Monday, July 15, 2013

Was Giving the i3 Only 4 Seats an "Unforced Error"?

This i3 spy shot clearly shows a plastic tray separating the two rear seats.
The i3 is going to only have 4 seats. That was something that has pretty much been an accepted fact since BMW first announced the "Megacity" vehicle would go into production. However now that we are on the verge of the official unveiling later this month some people are starting to ask why not make it seat five?

The i3 concept coupe rear seats
I've seen both the original i3 concept and the i3 concept coupe in person and they both appear wide enough to accommodate three people back there. Add the fact that there is no transmission tunnel to get in the way of the middle passengers feet and one does start to wonder about it. Over in the Facebook i3 group, Anton Wahlman, a contributor to The Street likened BMW's decision to make the i3 only seat four an "unforced error" since it would appear the car could accommodate three in the rear seat if only BMW had wanted it to. Anton said:
If you can't fit 3 people in the rear seat, it will significantly reduce the propensity of a Volt owner to switch. If this is true, it would be an unforced error in terms of understanding the (American) consumer." He also said:
The #1 reason I hear people aren't buying the Volt is the lack of seating for 5. Not the ONLY reason, but the single most frequent one. GM knows this, so the Volt 2.0 (2015 model, launched in 2014) will fit 3 people in the back seat."
Anton is speaking from experience, he drives a Volt. He makes a very good point about a Volt owner switching to an i3. 

Both the Chevy Volt and the Nissan LEAF launched in December of 2010. So anyone that was an early adopter and rushed out to get one of the first Volts or LEAFs took delivery in the end of 2010 to the beginning of 2011. Many of these people took the attractive 3 year lease options offered and guess when all those leases are expiring? Yep, pretty much exactly when the i3 will be launching. The i3 is the perfect next step for existing Volt and LEAF owners because it offers more electric range plus a range extender, a combination no other EV does. I have personally received dozens of messages and emails from people in this position wanting to know if I had inside information about the exact launch date because they want to transition directly from their LEAF or Volt into an i3 but don't know if the i3 will be available when their lease expires. 
The original concept had rear bucket seats

As Anton mentioned, it's rumored that Chevy is going to make a 5 seat Volt for the 2015 model. If so, they will sell both a 4 seat Volt and a 5 Seat Volt when the redesigned Volt 2.0 is released later next year.
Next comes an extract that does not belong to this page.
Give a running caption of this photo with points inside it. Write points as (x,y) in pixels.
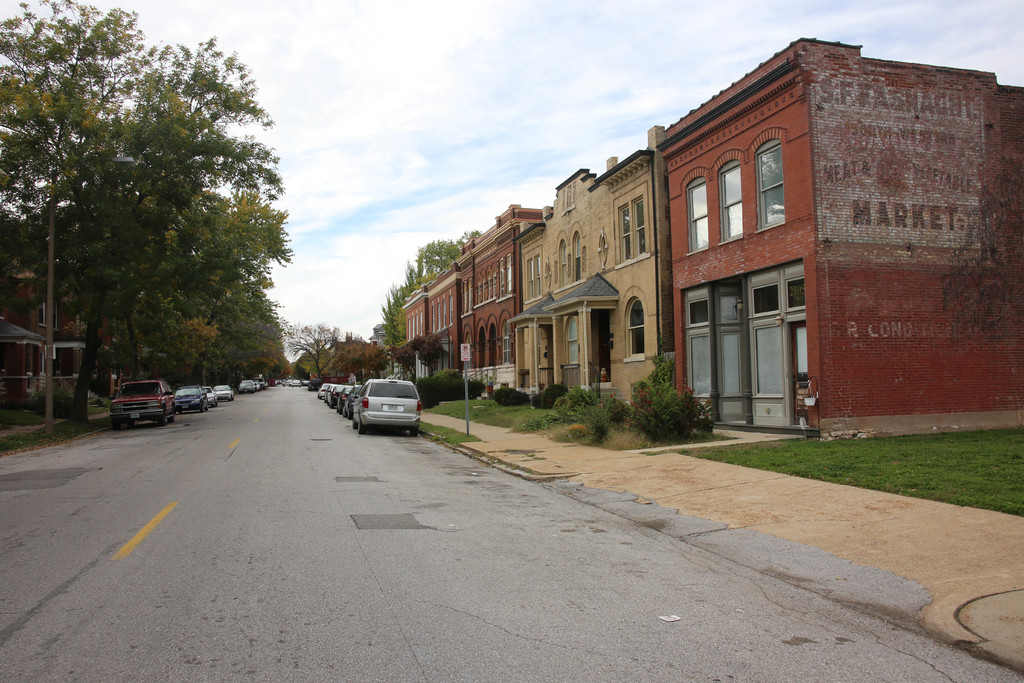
This is the road (289,426), few cars (357,408) are parked on this. On the left side (175,235) there are green trees (210,285) and on the right side (729,288) there are houses (604,291) and at the top (407,100) it's a sky (376,95).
So apparently the Volts lack of a 5th seat was a significant issue, enough for GM to redesign the battery tunnel to allow for a center rear seat. Since the i3 doesn't have a battery tunnel in the first place, and appears to be about as wide as a Volt there must be other reasons BMW elected to make the back seat only for two passengers. Weight considerations could be the main culprit I suspect but regulatory issues and crash test ratings could be possible reasons also. We know how hard BMW worked to keep the i3 weight as low as possible, shedding every pound that wasn't absolutely essential. A lot more goes into adding the third seat than simply adding an extra seatbelt. The suspension would also need to be modified which would add weight and make for a stiffer ride. I wonder if BMW will do what they did with the MINI Countryman and offer a third seat option at a later date if this becomes a bigger issue than they expect. 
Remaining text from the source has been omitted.